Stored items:
Content starts

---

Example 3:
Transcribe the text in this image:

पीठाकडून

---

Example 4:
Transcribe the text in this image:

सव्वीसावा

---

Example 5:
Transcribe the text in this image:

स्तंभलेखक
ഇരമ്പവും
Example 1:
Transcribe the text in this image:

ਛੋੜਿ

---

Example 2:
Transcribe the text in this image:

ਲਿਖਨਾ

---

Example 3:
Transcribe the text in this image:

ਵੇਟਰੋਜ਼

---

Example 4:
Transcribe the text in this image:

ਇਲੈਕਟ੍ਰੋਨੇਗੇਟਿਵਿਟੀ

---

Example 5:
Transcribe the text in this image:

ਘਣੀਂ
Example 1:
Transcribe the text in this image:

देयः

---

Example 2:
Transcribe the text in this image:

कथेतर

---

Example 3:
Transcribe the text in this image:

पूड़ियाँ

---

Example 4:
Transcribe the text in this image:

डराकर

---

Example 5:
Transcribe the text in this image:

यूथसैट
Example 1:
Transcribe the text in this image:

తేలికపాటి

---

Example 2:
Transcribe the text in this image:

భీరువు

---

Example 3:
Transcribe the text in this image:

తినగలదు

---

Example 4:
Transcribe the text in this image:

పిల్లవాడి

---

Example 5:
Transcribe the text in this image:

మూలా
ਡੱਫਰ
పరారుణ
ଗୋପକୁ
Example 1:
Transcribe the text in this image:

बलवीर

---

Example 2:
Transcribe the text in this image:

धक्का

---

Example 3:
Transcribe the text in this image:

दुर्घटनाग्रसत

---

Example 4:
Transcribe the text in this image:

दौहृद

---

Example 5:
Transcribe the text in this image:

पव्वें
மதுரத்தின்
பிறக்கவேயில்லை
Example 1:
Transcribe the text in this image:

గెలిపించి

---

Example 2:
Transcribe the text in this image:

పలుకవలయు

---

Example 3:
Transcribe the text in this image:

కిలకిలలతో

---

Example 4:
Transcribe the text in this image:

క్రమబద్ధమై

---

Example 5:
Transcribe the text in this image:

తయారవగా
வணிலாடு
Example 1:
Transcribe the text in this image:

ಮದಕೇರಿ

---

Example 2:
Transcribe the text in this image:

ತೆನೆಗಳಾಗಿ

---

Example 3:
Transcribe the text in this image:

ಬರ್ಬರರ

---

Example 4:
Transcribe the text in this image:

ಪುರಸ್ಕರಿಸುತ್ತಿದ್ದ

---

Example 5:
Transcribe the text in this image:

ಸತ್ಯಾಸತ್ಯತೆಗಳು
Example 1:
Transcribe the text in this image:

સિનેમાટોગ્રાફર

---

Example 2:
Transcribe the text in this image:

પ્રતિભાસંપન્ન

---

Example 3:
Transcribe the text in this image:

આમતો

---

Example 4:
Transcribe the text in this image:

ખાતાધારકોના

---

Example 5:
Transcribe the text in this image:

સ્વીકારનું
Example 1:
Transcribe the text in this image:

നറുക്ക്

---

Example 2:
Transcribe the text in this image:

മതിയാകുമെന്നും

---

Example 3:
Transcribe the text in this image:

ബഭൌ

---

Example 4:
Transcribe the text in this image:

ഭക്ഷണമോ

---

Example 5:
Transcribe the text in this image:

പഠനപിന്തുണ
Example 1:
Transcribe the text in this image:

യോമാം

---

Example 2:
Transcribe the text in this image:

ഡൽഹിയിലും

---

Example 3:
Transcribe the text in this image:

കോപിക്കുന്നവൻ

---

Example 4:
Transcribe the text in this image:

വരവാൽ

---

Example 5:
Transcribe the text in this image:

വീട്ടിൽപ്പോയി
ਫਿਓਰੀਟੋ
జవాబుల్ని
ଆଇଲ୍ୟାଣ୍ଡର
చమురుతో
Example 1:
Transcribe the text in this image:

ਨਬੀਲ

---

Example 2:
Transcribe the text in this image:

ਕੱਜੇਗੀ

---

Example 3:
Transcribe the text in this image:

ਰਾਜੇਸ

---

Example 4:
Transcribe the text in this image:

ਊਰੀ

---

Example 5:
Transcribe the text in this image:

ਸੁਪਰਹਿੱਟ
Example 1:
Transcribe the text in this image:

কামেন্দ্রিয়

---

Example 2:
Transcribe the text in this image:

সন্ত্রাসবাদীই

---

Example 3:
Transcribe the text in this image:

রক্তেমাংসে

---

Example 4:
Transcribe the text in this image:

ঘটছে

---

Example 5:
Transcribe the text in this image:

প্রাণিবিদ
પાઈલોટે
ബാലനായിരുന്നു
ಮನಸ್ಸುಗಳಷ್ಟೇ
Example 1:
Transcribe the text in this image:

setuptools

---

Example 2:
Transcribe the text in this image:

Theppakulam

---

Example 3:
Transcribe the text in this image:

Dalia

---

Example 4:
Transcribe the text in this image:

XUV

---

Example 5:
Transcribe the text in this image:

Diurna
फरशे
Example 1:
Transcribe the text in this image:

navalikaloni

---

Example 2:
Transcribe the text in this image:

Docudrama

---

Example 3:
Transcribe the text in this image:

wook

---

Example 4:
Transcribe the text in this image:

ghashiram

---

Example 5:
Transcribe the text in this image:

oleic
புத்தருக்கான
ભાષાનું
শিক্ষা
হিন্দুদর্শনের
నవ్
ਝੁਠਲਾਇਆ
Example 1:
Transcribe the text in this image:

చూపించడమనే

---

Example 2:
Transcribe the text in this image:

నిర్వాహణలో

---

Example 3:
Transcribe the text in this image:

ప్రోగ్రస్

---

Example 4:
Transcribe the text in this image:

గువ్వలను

Content ends

TASK INSTRUCTIONS: Print all of the records, leaving each one exactly as it appears above.

YOUR RESPONSE:
---

Example 3:
Transcribe the text in this image:

पीठाकडून

---

Example 4:
Transcribe the text in this image:

सव्वीसावा

---

Example 5:
Transcribe the text in this image:

स्तंभलेखक
ഇരമ്പവും
Example 1:
Transcribe the text in this image:

ਛੋੜਿ

---

Example 2:
Transcribe the text in this image:

ਲਿਖਨਾ

---

Example 3:
Transcribe the text in this image:

ਵੇਟਰੋਜ਼

---

Example 4:
Transcribe the text in this image:

ਇਲੈਕਟ੍ਰੋਨੇਗੇਟਿਵਿਟੀ

---

Example 5:
Transcribe the text in this image:

ਘਣੀਂ
Example 1:
Transcribe the text in this image:

देयः

---

Example 2:
Transcribe the text in this image:

कथेतर

---

Example 3:
Transcribe the text in this image:

पूड़ियाँ

---

Example 4:
Transcribe the text in this image:

डराकर

---

Example 5:
Transcribe the text in this image:

यूथसैट
Example 1:
Transcribe the text in this image:

తేలికపాటి

---

Example 2:
Transcribe the text in this image:

భీరువు

---

Example 3:
Transcribe the text in this image:

తినగలదు

---

Example 4:
Transcribe the text in this image:

పిల్లవాడి

---

Example 5:
Transcribe the text in this image:

మూలా
ਡੱਫਰ
పరారుణ
ଗୋପକୁ
Example 1:
Transcribe the text in this image:

बलवीर

---

Example 2:
Transcribe the text in this image:

धक्का

---

Example 3:
Transcribe the text in this image:

दुर्घटनाग्रसत

---

Example 4:
Transcribe the text in this image:

दौहृद

---

Example 5:
Transcribe the text in this image:

पव्वें
மதுரத்தின்
பிறக்கவேயில்லை
Example 1:
Transcribe the text in this image:

గెలిపించి

---

Example 2:
Transcribe the text in this image:

పలుకవలయు

---

Example 3:
Transcribe the text in this image:

కిలకిలలతో

---

Example 4:
Transcribe the text in this image:

క్రమబద్ధమై

---

Example 5:
Transcribe the text in this image:

తయారవగా
வணிலாடு
Example 1:
Transcribe the text in this image:

ಮದಕೇರಿ

---

Example 2:
Transcribe the text in this image:

ತೆನೆಗಳಾಗಿ

---

Example 3:
Transcribe the text in this image:

ಬರ್ಬರರ

---

Example 4:
Transcribe the text in this image:

ಪುರಸ್ಕರಿಸುತ್ತಿದ್ದ

---

Example 5:
Transcribe the text in this image:

ಸತ್ಯಾಸತ್ಯತೆಗಳು
Example 1:
Transcribe the text in this image:

સિનેમાટોગ્રાફર

---

Example 2:
Transcribe the text in this image:

પ્રતિભાસંપન્ન

---

Example 3:
Transcribe the text in this image:

આમતો

---

Example 4:
Transcribe the text in this image:

ખાતાધારકોના

---

Example 5:
Transcribe the text in this image:

સ્વીકારનું
Example 1:
Transcribe the text in this image:

നറുക്ക്

---

Example 2:
Transcribe the text in this image:

മതിയാകുമെന്നും

---

Example 3:
Transcribe the text in this image:

ബഭൌ

---

Example 4:
Transcribe the text in this image:

ഭക്ഷണമോ

---

Example 5:
Transcribe the text in this image:

പഠനപിന്തുണ
Example 1:
Transcribe the text in this image:

യോമാം

---

Example 2:
Transcribe the text in this image:

ഡൽഹിയിലും

---

Example 3:
Transcribe the text in this image:

കോപിക്കുന്നവൻ

---

Example 4:
Transcribe the text in this image:

വരവാൽ

---

Example 5:
Transcribe the text in this image:

വീട്ടിൽപ്പോയി
ਫਿਓਰੀਟੋ
జవాబుల్ని
ଆଇଲ୍ୟାଣ୍ଡର
చమురుతో
Example 1:
Transcribe the text in this image:

ਨਬੀਲ

---

Example 2:
Transcribe the text in this image:

ਕੱਜੇਗੀ

---

Example 3:
Transcribe the text in this image:

ਰਾਜੇਸ

---

Example 4:
Transcribe the text in this image:

ਊਰੀ

---

Example 5:
Transcribe the text in this image:

ਸੁਪਰਹਿੱਟ
Example 1:
Transcribe the text in this image:

কামেন্দ্রিয়

---

Example 2:
Transcribe the text in this image:

সন্ত্রাসবাদীই

---

Example 3:
Transcribe the text in this image:

রক্তেমাংসে

---

Example 4:
Transcribe the text in this image:

ঘটছে

---

Example 5:
Transcribe the text in this image:

প্রাণিবিদ
પાઈલોટે
ബാലനായിരുന്നു
ಮನಸ್ಸುಗಳಷ್ಟೇ
Example 1:
Transcribe the text in this image:

setuptools

---

Example 2:
Transcribe the text in this image:

Theppakulam

---

Example 3:
Transcribe the text in this image:

Dalia

---

Example 4:
Transcribe the text in this image:

XUV

---

Example 5:
Transcribe the text in this image:

Diurna
फरशे
Example 1:
Transcribe the text in this image:

navalikaloni

---

Example 2:
Transcribe the text in this image:

Docudrama

---

Example 3:
Transcribe the text in this image:

wook

---

Example 4:
Transcribe the text in this image:

ghashiram

---

Example 5:
Transcribe the text in this image:

oleic
புத்தருக்கான
ભાષાનું
শিক্ষা
হিন্দুদর্শনের
నవ్
ਝੁਠਲਾਇਆ
Example 1:
Transcribe the text in this image:

చూపించడమనే

---

Example 2:
Transcribe the text in this image:

నిర్వాహణలో

---

Example 3:
Transcribe the text in this image:

ప్రోగ్రస్

---

Example 4:
Transcribe the text in this image:

గువ్వలను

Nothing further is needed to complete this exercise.